:: WORK ITEM ::
Somewhere below are a line with "ICUMSA Forty-Five &" and a later line with "resilience.". Output exactly those lines and all lines between them.

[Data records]

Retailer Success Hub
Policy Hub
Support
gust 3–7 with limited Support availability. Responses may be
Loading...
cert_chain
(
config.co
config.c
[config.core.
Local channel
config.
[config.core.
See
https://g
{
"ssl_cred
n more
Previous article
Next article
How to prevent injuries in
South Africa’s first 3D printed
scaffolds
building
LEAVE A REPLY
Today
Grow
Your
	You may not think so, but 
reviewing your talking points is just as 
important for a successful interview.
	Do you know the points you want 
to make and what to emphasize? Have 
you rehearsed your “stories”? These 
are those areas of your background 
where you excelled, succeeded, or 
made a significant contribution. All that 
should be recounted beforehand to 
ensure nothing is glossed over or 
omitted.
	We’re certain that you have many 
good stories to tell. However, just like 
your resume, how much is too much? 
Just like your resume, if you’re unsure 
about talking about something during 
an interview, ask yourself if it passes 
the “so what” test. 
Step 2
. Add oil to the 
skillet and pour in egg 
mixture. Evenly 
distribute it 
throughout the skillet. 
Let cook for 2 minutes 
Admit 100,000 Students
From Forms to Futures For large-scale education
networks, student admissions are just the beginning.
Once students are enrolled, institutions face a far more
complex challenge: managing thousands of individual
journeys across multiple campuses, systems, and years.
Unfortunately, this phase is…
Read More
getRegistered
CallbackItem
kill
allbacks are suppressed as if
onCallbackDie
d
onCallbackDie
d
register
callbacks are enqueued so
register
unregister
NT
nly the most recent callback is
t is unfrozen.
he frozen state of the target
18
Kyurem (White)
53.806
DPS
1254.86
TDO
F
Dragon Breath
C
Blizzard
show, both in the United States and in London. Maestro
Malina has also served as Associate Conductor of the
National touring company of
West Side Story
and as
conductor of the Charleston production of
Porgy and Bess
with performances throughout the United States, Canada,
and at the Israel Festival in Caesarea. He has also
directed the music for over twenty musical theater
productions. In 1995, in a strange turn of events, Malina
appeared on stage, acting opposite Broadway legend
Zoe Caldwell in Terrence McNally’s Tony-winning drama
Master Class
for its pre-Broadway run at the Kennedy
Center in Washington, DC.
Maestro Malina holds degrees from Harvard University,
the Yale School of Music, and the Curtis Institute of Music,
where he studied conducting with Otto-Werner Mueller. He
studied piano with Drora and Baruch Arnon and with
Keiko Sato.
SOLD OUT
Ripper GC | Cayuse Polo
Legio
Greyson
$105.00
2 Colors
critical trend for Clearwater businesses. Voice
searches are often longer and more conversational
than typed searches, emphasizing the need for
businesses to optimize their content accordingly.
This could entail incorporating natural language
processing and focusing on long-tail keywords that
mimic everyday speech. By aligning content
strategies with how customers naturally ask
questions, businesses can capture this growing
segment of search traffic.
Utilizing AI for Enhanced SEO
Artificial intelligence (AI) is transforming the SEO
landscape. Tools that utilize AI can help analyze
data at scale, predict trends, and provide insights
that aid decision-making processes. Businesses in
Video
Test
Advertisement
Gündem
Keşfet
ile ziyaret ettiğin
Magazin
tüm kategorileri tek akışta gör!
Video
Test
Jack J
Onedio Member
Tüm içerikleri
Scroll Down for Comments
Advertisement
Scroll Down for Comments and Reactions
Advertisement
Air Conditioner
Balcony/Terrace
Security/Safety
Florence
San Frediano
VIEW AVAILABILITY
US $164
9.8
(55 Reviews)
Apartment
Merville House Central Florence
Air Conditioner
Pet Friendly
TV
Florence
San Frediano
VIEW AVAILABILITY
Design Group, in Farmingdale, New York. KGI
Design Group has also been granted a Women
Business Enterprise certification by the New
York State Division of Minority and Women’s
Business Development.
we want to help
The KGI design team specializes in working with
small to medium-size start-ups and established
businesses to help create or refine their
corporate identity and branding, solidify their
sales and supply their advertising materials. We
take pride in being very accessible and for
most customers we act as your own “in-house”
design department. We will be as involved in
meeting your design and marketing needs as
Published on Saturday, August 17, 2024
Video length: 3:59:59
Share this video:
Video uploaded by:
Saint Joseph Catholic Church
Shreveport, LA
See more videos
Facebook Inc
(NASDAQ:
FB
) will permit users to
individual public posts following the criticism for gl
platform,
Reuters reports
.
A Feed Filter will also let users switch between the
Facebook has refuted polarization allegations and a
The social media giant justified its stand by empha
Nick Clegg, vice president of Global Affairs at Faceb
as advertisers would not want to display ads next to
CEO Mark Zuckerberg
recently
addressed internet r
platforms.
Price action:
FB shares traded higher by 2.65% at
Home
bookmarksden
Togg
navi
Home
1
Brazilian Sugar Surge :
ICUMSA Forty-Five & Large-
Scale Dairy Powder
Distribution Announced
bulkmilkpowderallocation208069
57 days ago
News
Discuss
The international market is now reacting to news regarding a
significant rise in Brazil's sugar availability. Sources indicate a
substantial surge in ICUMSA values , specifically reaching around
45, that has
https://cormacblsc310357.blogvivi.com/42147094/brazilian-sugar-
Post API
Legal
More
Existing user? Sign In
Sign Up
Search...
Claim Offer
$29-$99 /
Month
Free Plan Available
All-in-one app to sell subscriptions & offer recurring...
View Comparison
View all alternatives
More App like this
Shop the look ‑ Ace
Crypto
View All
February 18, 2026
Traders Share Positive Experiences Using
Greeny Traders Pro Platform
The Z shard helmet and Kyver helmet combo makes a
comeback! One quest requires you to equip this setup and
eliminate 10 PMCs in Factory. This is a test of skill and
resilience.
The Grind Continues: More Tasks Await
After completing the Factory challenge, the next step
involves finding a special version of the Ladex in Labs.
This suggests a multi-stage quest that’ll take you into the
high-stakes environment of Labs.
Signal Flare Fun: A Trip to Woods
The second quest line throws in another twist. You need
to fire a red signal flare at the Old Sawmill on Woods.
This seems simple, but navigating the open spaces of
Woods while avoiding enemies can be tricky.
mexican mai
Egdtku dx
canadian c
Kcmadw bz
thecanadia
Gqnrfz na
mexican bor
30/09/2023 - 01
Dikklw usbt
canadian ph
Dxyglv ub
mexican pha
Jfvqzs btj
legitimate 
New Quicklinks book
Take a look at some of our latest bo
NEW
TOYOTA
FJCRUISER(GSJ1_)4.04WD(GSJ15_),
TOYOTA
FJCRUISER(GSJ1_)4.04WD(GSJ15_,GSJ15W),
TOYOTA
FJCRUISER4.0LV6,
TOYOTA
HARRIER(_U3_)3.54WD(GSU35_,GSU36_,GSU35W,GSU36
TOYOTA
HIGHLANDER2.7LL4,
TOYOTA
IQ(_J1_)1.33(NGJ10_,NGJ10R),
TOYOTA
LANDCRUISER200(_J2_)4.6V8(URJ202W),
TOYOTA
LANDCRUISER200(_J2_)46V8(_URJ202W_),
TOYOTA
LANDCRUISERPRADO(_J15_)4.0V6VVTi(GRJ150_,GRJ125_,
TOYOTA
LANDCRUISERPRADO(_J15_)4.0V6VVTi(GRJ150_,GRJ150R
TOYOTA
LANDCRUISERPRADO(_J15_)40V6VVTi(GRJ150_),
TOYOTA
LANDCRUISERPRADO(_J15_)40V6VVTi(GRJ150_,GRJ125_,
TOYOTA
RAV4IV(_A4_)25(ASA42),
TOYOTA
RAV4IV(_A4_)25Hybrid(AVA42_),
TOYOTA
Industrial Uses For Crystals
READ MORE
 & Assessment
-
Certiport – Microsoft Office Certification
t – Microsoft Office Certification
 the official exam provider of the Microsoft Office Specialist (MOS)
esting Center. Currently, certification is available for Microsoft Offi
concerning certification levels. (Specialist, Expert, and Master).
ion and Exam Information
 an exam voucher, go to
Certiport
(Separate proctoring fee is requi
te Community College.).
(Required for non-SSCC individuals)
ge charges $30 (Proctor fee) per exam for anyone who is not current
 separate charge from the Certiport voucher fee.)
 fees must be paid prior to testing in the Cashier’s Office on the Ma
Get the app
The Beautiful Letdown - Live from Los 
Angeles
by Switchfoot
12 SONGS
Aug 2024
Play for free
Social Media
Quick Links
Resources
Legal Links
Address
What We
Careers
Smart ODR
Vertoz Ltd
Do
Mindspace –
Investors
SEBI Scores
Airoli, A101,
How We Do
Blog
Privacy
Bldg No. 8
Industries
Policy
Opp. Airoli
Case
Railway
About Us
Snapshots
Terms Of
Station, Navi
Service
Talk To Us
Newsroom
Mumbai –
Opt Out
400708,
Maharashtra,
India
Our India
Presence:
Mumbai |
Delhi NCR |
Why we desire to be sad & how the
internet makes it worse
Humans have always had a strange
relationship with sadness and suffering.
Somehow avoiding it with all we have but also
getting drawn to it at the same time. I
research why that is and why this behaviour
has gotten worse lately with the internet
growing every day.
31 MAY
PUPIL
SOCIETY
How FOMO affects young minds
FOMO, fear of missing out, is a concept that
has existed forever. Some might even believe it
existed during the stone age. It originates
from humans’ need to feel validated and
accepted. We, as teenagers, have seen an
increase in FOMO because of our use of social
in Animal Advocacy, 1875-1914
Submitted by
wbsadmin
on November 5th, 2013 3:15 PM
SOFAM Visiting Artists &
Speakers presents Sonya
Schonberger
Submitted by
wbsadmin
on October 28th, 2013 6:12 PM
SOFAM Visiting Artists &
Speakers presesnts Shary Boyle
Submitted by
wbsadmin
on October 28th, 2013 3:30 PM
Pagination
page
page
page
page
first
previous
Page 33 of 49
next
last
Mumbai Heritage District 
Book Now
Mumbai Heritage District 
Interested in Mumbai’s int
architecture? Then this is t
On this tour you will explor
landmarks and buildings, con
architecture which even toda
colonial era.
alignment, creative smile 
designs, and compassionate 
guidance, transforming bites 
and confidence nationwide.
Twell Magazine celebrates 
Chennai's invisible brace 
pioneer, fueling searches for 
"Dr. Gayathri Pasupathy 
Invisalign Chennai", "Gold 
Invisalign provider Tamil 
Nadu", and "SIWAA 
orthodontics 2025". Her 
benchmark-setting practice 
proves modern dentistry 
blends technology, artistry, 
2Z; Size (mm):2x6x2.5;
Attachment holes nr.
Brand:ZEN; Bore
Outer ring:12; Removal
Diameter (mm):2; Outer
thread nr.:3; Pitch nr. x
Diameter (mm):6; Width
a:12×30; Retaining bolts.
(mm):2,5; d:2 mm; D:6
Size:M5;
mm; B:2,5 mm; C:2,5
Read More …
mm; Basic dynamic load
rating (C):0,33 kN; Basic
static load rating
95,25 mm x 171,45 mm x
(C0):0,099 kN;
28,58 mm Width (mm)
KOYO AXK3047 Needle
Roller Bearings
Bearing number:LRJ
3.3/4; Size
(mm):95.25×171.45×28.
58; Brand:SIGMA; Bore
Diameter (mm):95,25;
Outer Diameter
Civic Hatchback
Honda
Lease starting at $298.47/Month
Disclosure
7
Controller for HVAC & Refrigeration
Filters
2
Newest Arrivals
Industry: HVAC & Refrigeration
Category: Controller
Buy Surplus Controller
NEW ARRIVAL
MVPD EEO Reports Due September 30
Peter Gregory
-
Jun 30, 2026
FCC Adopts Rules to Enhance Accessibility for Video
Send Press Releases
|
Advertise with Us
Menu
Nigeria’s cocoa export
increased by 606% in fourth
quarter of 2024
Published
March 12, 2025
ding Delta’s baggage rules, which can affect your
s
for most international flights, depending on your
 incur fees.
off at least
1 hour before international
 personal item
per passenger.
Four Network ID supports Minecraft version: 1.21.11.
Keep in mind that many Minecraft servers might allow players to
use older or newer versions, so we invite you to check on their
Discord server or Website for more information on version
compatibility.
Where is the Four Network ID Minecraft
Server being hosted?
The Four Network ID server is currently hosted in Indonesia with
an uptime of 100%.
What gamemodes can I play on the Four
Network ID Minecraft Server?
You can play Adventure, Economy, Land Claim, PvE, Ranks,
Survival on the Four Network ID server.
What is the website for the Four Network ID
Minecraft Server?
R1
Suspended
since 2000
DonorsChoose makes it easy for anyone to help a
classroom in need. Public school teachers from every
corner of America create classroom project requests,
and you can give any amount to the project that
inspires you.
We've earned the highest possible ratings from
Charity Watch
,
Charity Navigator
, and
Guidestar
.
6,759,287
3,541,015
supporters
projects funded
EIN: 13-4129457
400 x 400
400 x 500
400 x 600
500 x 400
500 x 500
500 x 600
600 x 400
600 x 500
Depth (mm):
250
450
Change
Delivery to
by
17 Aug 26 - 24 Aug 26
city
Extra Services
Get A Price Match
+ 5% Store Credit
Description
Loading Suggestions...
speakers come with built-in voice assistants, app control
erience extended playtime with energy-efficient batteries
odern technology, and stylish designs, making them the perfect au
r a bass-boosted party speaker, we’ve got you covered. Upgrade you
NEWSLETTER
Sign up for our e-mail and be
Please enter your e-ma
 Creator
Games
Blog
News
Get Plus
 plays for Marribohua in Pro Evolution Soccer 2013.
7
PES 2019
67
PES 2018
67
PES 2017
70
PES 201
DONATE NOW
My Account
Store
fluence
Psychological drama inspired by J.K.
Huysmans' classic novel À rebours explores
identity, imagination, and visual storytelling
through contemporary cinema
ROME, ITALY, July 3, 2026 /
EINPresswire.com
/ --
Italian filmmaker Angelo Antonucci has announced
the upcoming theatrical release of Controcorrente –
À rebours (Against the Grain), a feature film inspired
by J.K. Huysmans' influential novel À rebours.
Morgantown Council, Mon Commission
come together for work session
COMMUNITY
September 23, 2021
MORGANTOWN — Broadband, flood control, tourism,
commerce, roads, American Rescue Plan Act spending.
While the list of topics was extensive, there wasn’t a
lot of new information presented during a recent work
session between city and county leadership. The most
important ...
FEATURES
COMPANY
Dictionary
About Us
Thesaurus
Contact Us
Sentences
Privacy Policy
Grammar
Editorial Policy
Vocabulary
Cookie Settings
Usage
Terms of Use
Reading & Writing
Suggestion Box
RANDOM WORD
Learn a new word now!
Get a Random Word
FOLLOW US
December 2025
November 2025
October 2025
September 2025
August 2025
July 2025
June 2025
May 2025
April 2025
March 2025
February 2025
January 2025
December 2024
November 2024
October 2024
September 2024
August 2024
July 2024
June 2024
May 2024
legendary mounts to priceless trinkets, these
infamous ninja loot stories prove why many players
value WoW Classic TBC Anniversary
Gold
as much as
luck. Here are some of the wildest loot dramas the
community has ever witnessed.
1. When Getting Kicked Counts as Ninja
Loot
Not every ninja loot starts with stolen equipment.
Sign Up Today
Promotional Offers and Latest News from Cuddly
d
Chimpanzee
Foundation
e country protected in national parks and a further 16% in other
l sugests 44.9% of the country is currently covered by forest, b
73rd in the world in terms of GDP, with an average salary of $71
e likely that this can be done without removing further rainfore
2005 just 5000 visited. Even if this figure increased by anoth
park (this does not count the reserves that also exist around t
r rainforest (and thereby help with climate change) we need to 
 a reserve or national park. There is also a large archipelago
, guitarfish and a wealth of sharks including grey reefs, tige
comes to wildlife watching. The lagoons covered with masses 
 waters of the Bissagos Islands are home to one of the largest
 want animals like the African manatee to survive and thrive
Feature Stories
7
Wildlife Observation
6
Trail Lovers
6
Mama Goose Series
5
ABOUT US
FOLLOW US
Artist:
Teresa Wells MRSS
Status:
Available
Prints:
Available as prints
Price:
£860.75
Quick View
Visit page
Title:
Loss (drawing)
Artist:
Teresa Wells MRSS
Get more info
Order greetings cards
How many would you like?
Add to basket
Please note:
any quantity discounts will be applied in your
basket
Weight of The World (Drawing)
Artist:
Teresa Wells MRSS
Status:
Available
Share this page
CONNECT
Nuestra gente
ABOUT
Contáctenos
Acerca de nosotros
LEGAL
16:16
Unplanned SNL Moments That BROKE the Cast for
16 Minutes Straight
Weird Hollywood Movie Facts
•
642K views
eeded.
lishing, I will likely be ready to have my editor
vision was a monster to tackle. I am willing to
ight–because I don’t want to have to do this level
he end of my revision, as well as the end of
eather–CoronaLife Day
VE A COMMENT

:: WRITTEN RESPONSE ::
ICUMSA Forty-Five & Large-
Scale Dairy Powder
Distribution Announced
bulkmilkpowderallocation208069
57 days ago
News
Discuss
The international market is now reacting to news regarding a
significant rise in Brazil's sugar availability. Sources indicate a
substantial surge in ICUMSA values , specifically reaching around
45, that has
https://cormacblsc310357.blogvivi.com/42147094/brazilian-sugar-
Post API
Legal
More
Existing user? Sign In
Sign Up
Search...
Claim Offer
$29-$99 /
Month
Free Plan Available
All-in-one app to sell subscriptions & offer recurring...
View Comparison
View all alternatives
More App like this
Shop the look ‑ Ace
Crypto
View All
February 18, 2026
Traders Share Positive Experiences Using
Greeny Traders Pro Platform
The Z shard helmet and Kyver helmet combo makes a
comeback! One quest requires you to equip this setup and
eliminate 10 PMCs in Factory. This is a test of skill and
resilience.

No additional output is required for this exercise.